As Brazil cracks down on fake news, Bolsonaro’s new move is straight out of Trump’s playbook


After Donald Trump’s 2020 re-election bid failed, some supporters claimed that the media and social media had been unfair to the former president, a narrative that continues to resonate among his base today.

Similar claims are echoed thousands of miles to the south of Brazil, where allies of right-wing populist President Jair Bolsonaro have claimed he is a “victim” even before the country’s presidential runoff begins on Dec. 30. October, offering a vision. of how Bolsonaro could dispute a possible victory of his rival, former president Luis Inácio Lula da Silva.

“Bolsonaro is the victim of the biggest electoral fraud ever seen,” Bolsonaro’s son, the senator, tweeted. Flávio Bolsonaro on Wednesday.

Right-wing senator Lasier Martins meanwhile called for the election to be postponed, a chilling suggestion in a nation that still bears the scars of military dictatorship.

Both were reacting to Brazil’s election authority’s decision Wednesday to dismiss a complaint that Bolsonaro’s ads received less airtime than Lula da Silva’s, in an alleged violation of campaign laws.

On Wednesday evening, Bolsonaro called a last-minute press conference in Brasilia where he made the same allegations of airtime violations and vowed to appeal the decision.

“Dozens of thousands of ads for the other side, and on our side we didn’t see them, on the radio we saw almost zero,” he said.

“We know it’s the last minute, the elections are just around the corner (…) but that’s why the urgency and that’s why we’re appealing,” added Bolsonaro, perhaps aware of the look of desperation.

Alexandre de Moraes, president of the Supreme Electoral Court, has defended the decision, saying it is not the court’s role to oversee the placement of political ads, and even called for an investigation of Bolsonaro’s campaign for allegedly try to muddy the waters of the elections by running. a meritless complaint so close to election day.

Brazilian authorities have aggressively stepped up a crackdown on disinformation ahead of Sunday’s runoff between the two political titans, an initiative that has drawn criticism for being overreaching.

Brazil’s Supreme Electoral Court has seen a 1,600% increase in complaints of online misinformation regarding the 2020 election. Both Bolsonaro and da Silva have filed complaints about attack ads from their opponents this election cycle. The ads linked Bolsonaro to cannibalism and pedophilia, and Da Silva to satanic cults and organized crime.

To deal with this avalanche, Brazil’s Supreme Court issued a ruling on Tuesday that allows its electoral authority to order the removal of specific posts and videos containing false information within an hour of their publication.

On Friday, with the new ruling already in effect, Moraes ordered the removal of 135 posts deemed disinformation and the closure of two Telegram channels that spread messages of political violence, CNN Brasil reported.

But Bolsonaro’s supporters argue that the crackdown itself constitutes unfair intrusion and that if his campaign was allowed to continue speaking freely, he would win the election.

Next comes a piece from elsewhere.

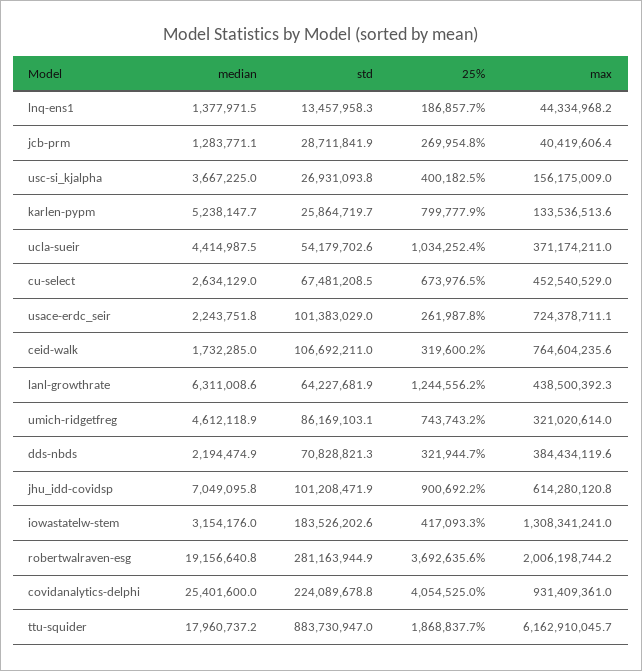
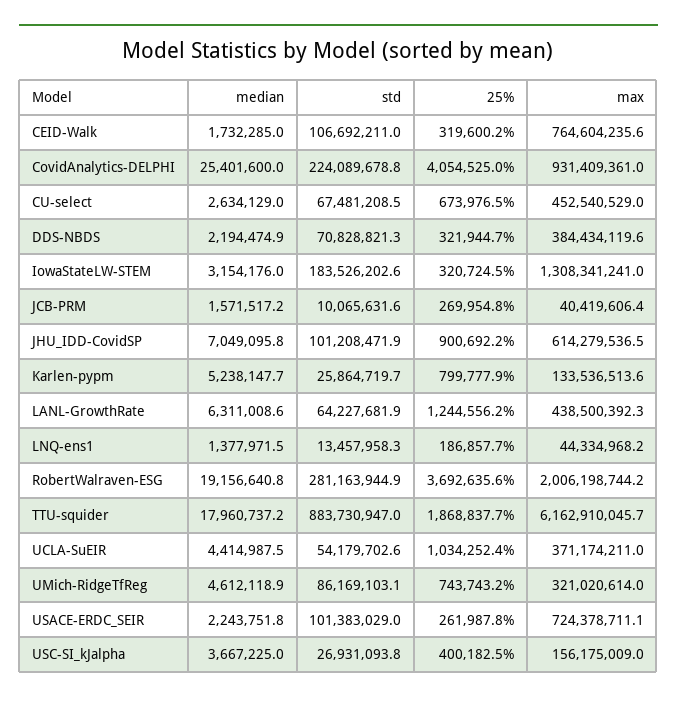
median, jcb-prm: 1283771.1 -> 1571517.2
std, jcb-prm: 28711841.9 -> 10065631.6
max, jhu_idd-covidsp: 614280120.8 -> 614279536.5
25%, iowastatelw-stem: 417093.3 -> 320724.5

His opponents fear that Bolsonaro himself may make a similar argument after election day; if he loses, he could focus his anger on the claim that election authorities “blocked” him from disseminating information.

Bolsonaro pledged on Friday to respect the result of the election, saying after a televised debate with Lula da Silva that “this is democracy, whoever gets the most votes gets it.”

Still, this has done little to reassure his critics.

Whether the right-wing incumbent wins or loses the election, a Trump-like strategy could still prevail; by the end of this electoral cycle, Bolsonaro will have introduced into Brazilian democracy the notion that democratic institutions cannot be trusted, even those established to protect the fairness of elections.

If the rhetoric in America today, two years after the 2020 election, is any indication, Brazil should brace itself for deeper division for some time.